Jeder Mensch, der mit Verstand ausgestattet ist, hat die gesunde Angewohnheit, über seine Gedanken nachzudenken und sich dazu zu äußern.
Es ist ein Rechtsstaat, in dem die Bürgerinnen und Bürger ihre Meinung in der Öffentlichkeit und im Privaten frei äußern können müssen.

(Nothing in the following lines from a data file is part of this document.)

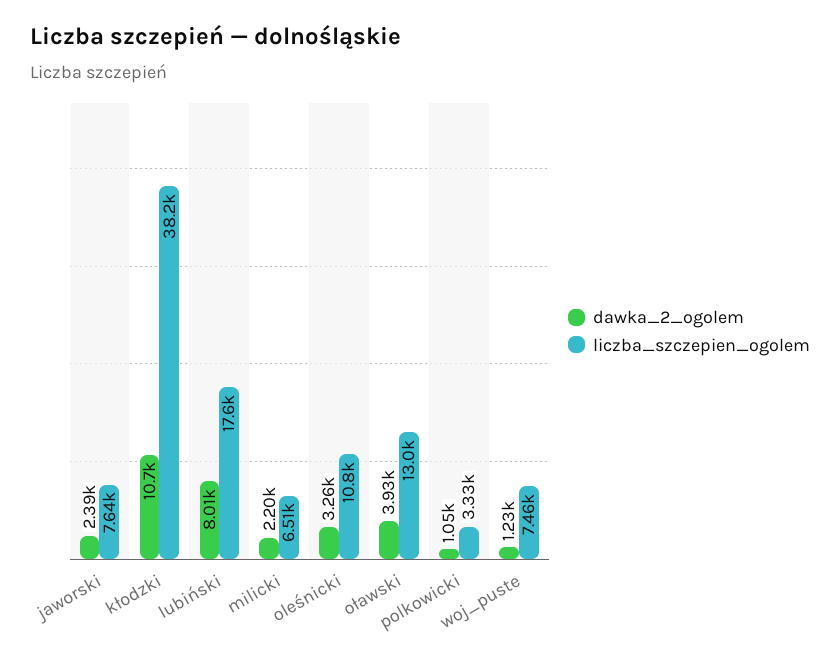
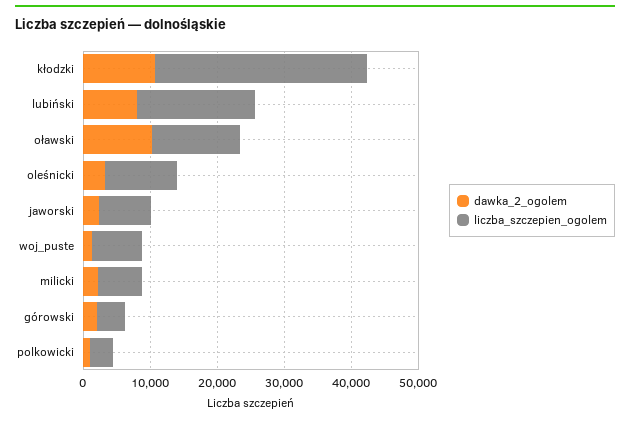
liczba_szczepien_ogolem, kłodzki: 38200 -> 32000
dawka_2_ogolem, oławski: 3930 -> 10000
dawka_2_ogolem, górowski: none -> 2000
liczba_szczepien_ogolem, górowski: none -> 4000

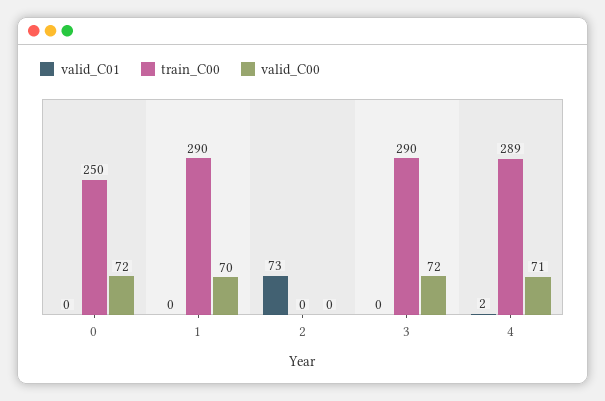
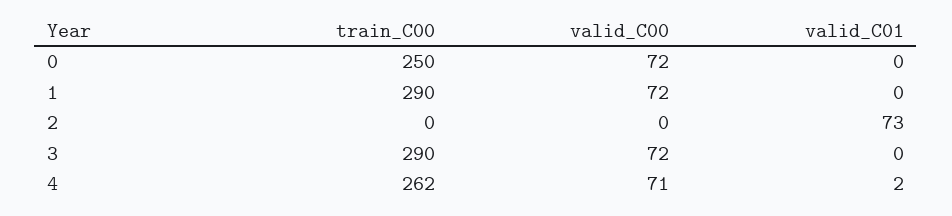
valid_C00, 1: 70 -> 72
train_C00, 4: 289 -> 262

Es ist auch ein Zeichen von Zivilisation und intellektuellem Scharfsinn, wenn man in der Lage ist, Stimmen anzuhören, die kritisch sind oder im Gegensatz zu den eigenen Gedanken und Meinungen stehen.
In einem Regime der Freiheiten, wie wir es verdienen, ist niemand verpflichtet, dem Diktat der Meinung anderer zu folgen, ebenso wie niemand legitimiert ist, diejenigen zum Schweigen zu bringen oder mundtot zu machen, die mit legitimen Mitteln eine andere Meinung vertreten.

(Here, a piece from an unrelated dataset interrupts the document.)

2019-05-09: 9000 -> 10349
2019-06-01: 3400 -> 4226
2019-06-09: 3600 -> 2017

Es ist daher (sehr) besorgniserregend zu beobachten, wie sich die Behörden als eine Art "selektive Maulkörbe" aufstellen, die öffentliche Meinungsäußerungen mit einem seltsamen Maßstab messen - einerseits sehr weit, andererseits sehr eng.
Ich beziehe mich dabei auf ganz konkrete Fakten, wie verschiedene Werbe- und Meinungskampagnen, die sich kritisch mit den legislativen Unwägbarkeiten auseinandersetzen, an die wir uns in letzter Zeit gewöhnt haben.

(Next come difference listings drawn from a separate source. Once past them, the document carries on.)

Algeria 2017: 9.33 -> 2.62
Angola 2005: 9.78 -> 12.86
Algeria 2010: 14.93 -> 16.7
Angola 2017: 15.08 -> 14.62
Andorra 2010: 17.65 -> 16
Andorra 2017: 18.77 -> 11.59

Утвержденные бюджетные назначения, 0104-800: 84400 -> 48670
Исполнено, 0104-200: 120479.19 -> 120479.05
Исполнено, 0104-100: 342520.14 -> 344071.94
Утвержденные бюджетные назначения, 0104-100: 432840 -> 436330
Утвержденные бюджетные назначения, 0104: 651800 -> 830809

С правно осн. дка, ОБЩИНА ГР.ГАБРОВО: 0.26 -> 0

Ein Beispiel aus jüngster Zeit: Die Abteilung für "Gleichheit und Feminismus" der Generalitat verbot den Verkehr eines Busses mit Slogans, die das "Trans-Gesetz" kritisierten ("Nein zur Kinderverstümmelung", "les niñes no existen" usw.), unter dem Vorwand der "Aufstachelung zum Hass gegen eine gefährdete Gruppe".
Es ist klar, dass solche Slogans in keiner Weise zum Hass aufstacheln, und es ist bedauerlich, dass sie in Katalonien nicht in Umlauf gebracht werden konnten, ebenso wie zahlreiche Slogans, die eindeutig zum Hass gegen Katholiken und andere Bürgergruppen aufstacheln, die sich nicht der Diktat politisch.
In einem demokratischen Staat können Rechte nicht willkürlich denjenigen gewährt werden, die durch die Reifen der politischen Korrektheit springen, und denjenigen verweigert werden, die anderer Meinung sind.
Ich würde sogar so weit gehen zu sagen, dass wir kurz vor einer neuen (oder nicht so neuen) Inquisition stehen, die mit zunehmender Unverfrorenheit unter einem Dach agiert, das - zumindest in den Medien - für sie funktioniert: dem der Hassverbrechen.
Diese Formel wird immer mehr zu einem einfachen und - man kann es nicht besser sagen - "hasserfüllten" Aufhänger, um abweichende Stimmen zum Schweigen zu bringen.
Was in einem demokratisch entwickelten Land nichts anderes als ein legitimer Ausdruck der Bürgerbeteiligung und des Willens zur Beeinflussung der politischen Debatte ist, wird in unserem Land offen zensiert, und zwar unter einem Slogan, der eine grobe Manipulation dessen darstellt, was Aufstachelung zum Hass wirklich ist. Diese Straftat darf nicht als Alibi benutzt werden, um einem Teil der Gesellschaft den Mund zu stopfen.
Die Bürgerinnen und Bürger sind in der Lage auszuwählen, was sie interessiert und was sie nicht interessiert. Die Verwechslung (oder der Versuch der Tarnung) von Dissens mit Hass ist typisch für autoritäre Regime, die Zensur als Selbstverteidigung betreiben.
Die Angst davor, dass bestimmte Stimmen öffentlich gehört werden, ist oft ein Symptom für intellektuelle Unzulänglichkeit oder sektiererischen Totalitarismus oder beides.
Professorin an der Juristischen Fakultät der Internationalen Universität Katalonien und Direktorin des Instituts für höhere Familienstudien. Sie leitet den Lehrstuhl für Solidarität zwischen den Generationen in der Familie (Lehrstuhl IsFamily Santander) und den Lehrstuhl für Kinderbetreuung und Familienpolitik der Stiftung Joaquim Molins Figueras. Außerdem ist sie Prodekanin der juristischen Fakultät der UIC Barcelona.